I'm not going to talk about the "death panel" thing.  What more can one say?  I'm more interested in the trust thing.

Four years later, Disability Rights Oregon (then Oregon Advocacy Center) played a central role in drafting a bill to create an advance directive for psychiatric care.  This bill did not touch upon end-of-life decision-making, yet fears still ran high among many consumers of mental health services that an advance directive would be used to force them into treatment and institutionalization.  Many, many safeguards were put into place to allay those fears.

Since then, I've followed discussions and studies about advance directives.  In Oregon, psychiatric advance directives are hardly ever used because doctors won't accept them.  Nationally, doctors accept health care directives less than half the time.  Studies show that white, middle and upper-middle class people are far more likely to use advance directives.  One explanation is that minority and low-income individuals are less likely to trust doctors to treat them fairly and are more likely (particularly immigrants) to believe in miracle cures.
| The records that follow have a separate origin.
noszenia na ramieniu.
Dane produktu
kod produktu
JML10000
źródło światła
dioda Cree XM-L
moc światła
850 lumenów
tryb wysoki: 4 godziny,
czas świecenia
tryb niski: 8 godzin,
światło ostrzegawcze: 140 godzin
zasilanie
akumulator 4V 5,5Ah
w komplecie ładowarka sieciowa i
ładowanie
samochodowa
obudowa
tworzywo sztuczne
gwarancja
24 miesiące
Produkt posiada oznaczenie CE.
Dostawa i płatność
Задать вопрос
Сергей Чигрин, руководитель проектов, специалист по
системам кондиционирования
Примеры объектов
I'm sure you know where this is leading: to the present health insurance reform debate.  I'm not going to talk about the "death panel" thing.  What more can one say?  I'm more interested in the trust thing.  Why are so many people convinced that expanding health coverage through government action is a scary proposition?  Many of these folks must have had the experience of being turned down for coverage or payment by their private insurer.  Most must have had a friend or family member denied.  Why are they not upset about that?

Perhaps one answer hearkens back to those studies of advance directive usage.  Remember that minorities and low-income folks are less trusting of professionals who they feel may devalue them.  But what if the tables were turned?  What if the main proponent for changing how health decisions are funded is an African-American with a Harvard education?  Private insurance companies, in contrast, seem to have no ethnic identities or motives other than making money.  Does health insurance reform seem like just one more threat to people who are used to being in the majority but whose complacency is being eroded by increased national diversity?
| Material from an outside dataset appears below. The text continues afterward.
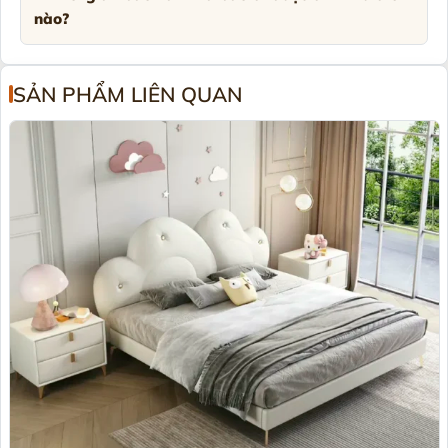
nào?
SẢN PHẨM LIÊN QUAN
People with disabilities have always been concerned that their lives are devalued by medical personnel.  The evidence to support this fear is plentiful.  In an earlier posting, I discussed the work of philosopher Peter Singer and his proposal to treat a quadriplegic's life as half as valuable as an able-bodied person's life.  (Consider the similarity with the US Constitution that originally designated slaves as 3/5 of a human being.)  The demand of any minority population is not to be judged according to standards that dismiss its equal value.  Perhaps the demand of a majority population is to retain its perceived  advantage.
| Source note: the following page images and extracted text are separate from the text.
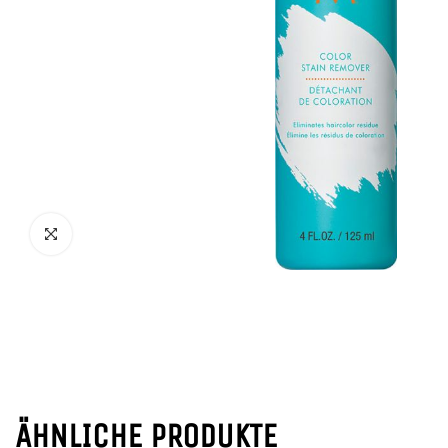
ÄHNLICHE PRODUKTE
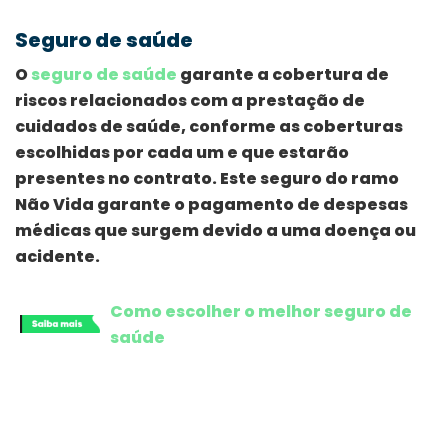
Seguro de saúde
O
seguro de saúde
garante a cobertura de
riscos relacionados com a prestação de
cuidados de saúde, conforme as coberturas
escolhidas por cada um e que estarão
presentes no contrato. Este seguro do ramo
Não Vida garante o pagamento de despesas
médicas que surgem devido a uma doença ou
acidente.
Como escolher o melhor seguro de
saúde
Advance directives are specifically designed to give people more personal choice in how decisions are made about their health care.  But many people who came to the legislature back in the day thought that directives would do just the opposite.  In the health insurance debate, some people feel that having more choices of coverage will eventually take away their choices.  In both cases, some feel that being given a choice means that one's choice may be coerced.  They may feel that it is better to leave these decisions to some other realm.  But that is also a choice.